Jonathon ended up needing 8 blood transfusions in all with his initial transfusion being a whole 6mls. His last transfusion was just 12 days prior to coming home and this followed on after he had two hernias in his groin operated on. It was distressing to think that after everything he had been through he still had to undergo an operation for these. He went back into ICN for 24 hours to be ventilated. When he returned to Special Care I he was finally on oxygen.

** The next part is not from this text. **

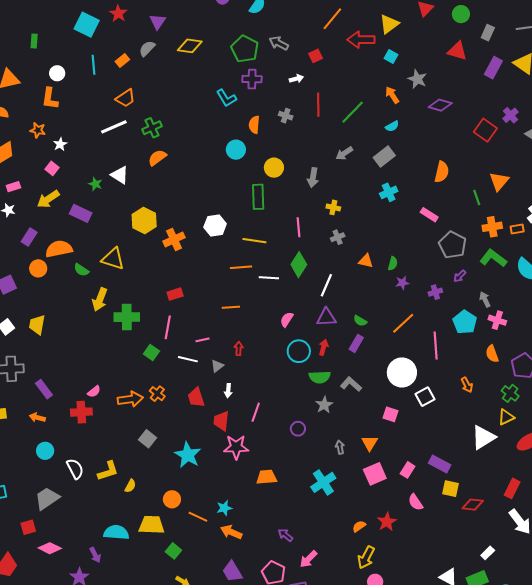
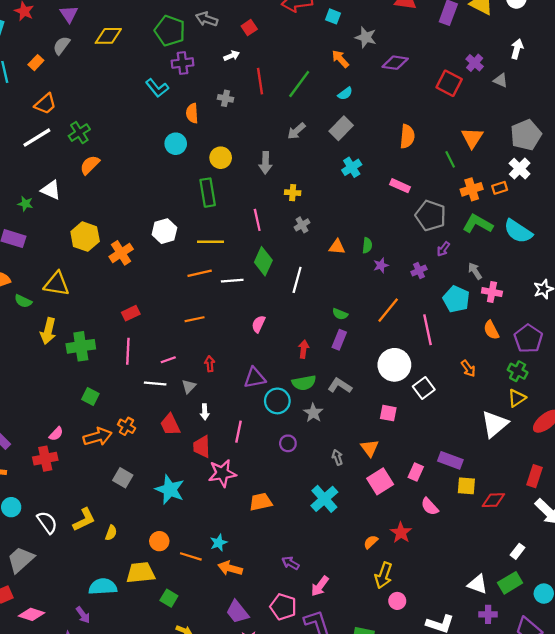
purple triangle: (326, 317) -> (255, 378), moved
cyan circle: (299, 351) -> (277, 401), moved
green square: (151, 352) -> (90, 397), moved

Jonathon was in hospital for 137 days. He was 8 weeks past his due date when he was released on 17th November, 1992 weighing 2500gms. I look back on these 19 weeks now and think of all the good times, reaching 500gms, our first cuddle, his kilo cake, his 100 day party, our first outing in the hospital pram and all the new friends I made. These help to dull the painful memories especially of leaving him behind every week after I returned home. I look back over the last 7 years and am constantly amazed at the progress Jonathon makes. He is currently in Grade 6, learns jazz, tap, singing and drama, loves performing on the stage (or anywhere else) and is determined to have his own band or dancing studio one day. He may still only be small for his age but he has a heart as big as the ocean.
I have asked the question WHY ME? But my answer is that I feel honoured and privileged to have Jonathon as my son and to have been able to watch him grow into a BABY – not many people have that chance.